Professor György Buzsáki
György Buzsáki, M.D., Ph.D., FAAAS is
Board of Governors Professor,
Center for Molecular and Behavioral Neuroscience,
Rutgers University.
Gyuri’s main interest is how neuronal circuitries of the
brain support its cognitive capacities. His goal is to provide rational,
mechanistic explanations of cognitive functions at a descriptive level.
In his view, the most promising area of cognitive faculties for
scientific inquiry is memory, since it is a well-circumscribed term, can
be studied in animals, and substantial knowledge has accumulated on the
molecular mechanisms of synaptic plasticity.
The theoretical framework can be summarized as follows. Bringing
anatomically-distributed populations of neurons together in time is a
major function provided by network oscillations. Through their
interconnectivity, GABAergic interneurons can maintain both localized
and large-scale oscillations at various frequency ranges (theta, gamma,
200 Hz).
Networks of inhibitory interneurons within the
forebrain
impose coordinated oscillatory “contexts” for the “content” carried by
networks of principal cells and provide the precise temporal structure
necessary for ensembles of neurons to perform specific functions. The
neocortico-hippocampal transfer of information and the modification
process in neocortical circuitries by the hippocampal output take place
in a temporally discontinuous manner.
Acquisition of
information may
happen very fast during the activated state of the hippocampus
associated with theta/gamma oscillations. Intrahippocampal consolidation
and the hippocampal-neocortical transfer of the stored representations
are protracted and may be carried by discrete quanta of cooperative 200
Hz bursts during slow wave sleep. This general, two-stage framework of
memory trace consolidation, is supported several experiments and
computational models carried out by us and others. Most of his
experimental investigations target one or several of the above
issues.
Gyuri authored
Rhythms of the Brain,
and coauthored
Interneurons of the Hippocampus,
Hippocampal Network Dynamics Constrain the Time Lag between Pyramidal
Cells across Modified Environments,
Theta and Gamma Coordination of Hippocampal Networks during Waking
and
Rapid Eye Movement Sleep,
Behavior-dependent short-term assembly dynamics in the medial
prefrontal
cortex,
Gamma oscillations dynamically couple hippocampal CA3 and CA1 regions
during memory task performance, and
Neuronal Diversity in GABAergic Long-Range Projections from the
Hippocampus.
Gyuri earned his M.D. at the University of Pecs, Hungary in 1974.

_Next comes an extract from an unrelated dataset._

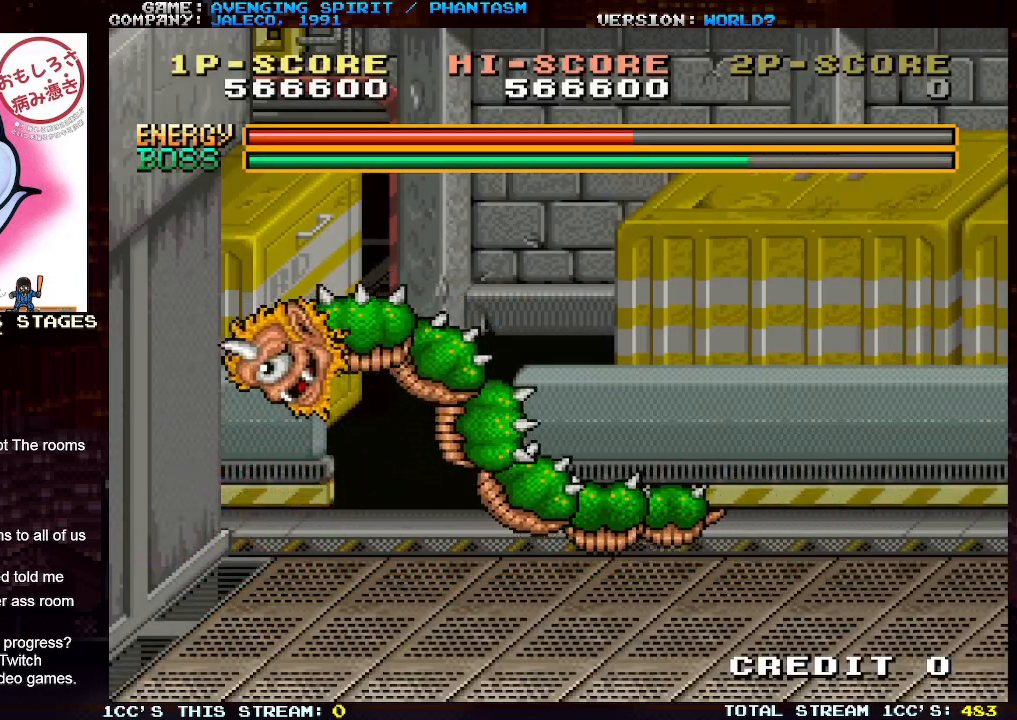
{"buttons": [], "left_stick": "right", "events": []}
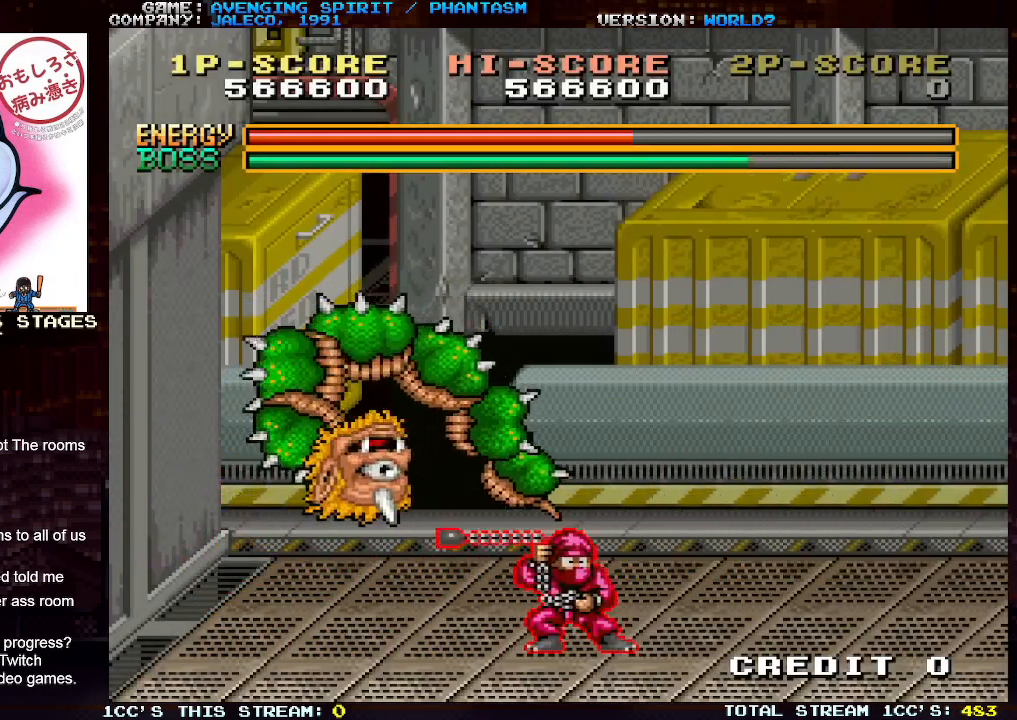
{"buttons": [], "left_stick": "right", "events": []}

He then did his postdoctoral work in Neuroscience at the University of
Texas, San Antonio, TX and the University of Western Ontario, London,
ON, Canada. He earned his Ph.D. in Neuroscience at the Academy of
Sciences, Budapest, Hungary in 1984.
He is a Fellow of the American Association for the Advancement of
Science
and an honorary member of the Hungarian Academy of Sciences, and he sits
on the editorial boards of several leading neuroscience
journals including Neuron,
Reviews in Neuroscience,
Behavioral Brain Research, and
Hippocampus.
Watch
Organization of neuronal assemblies in the hippocampus.
Listen to
Brain Science Podcast #31: Brain Rhythms with György
Buzsáki.
Read
10 Questions for György Buzsáki.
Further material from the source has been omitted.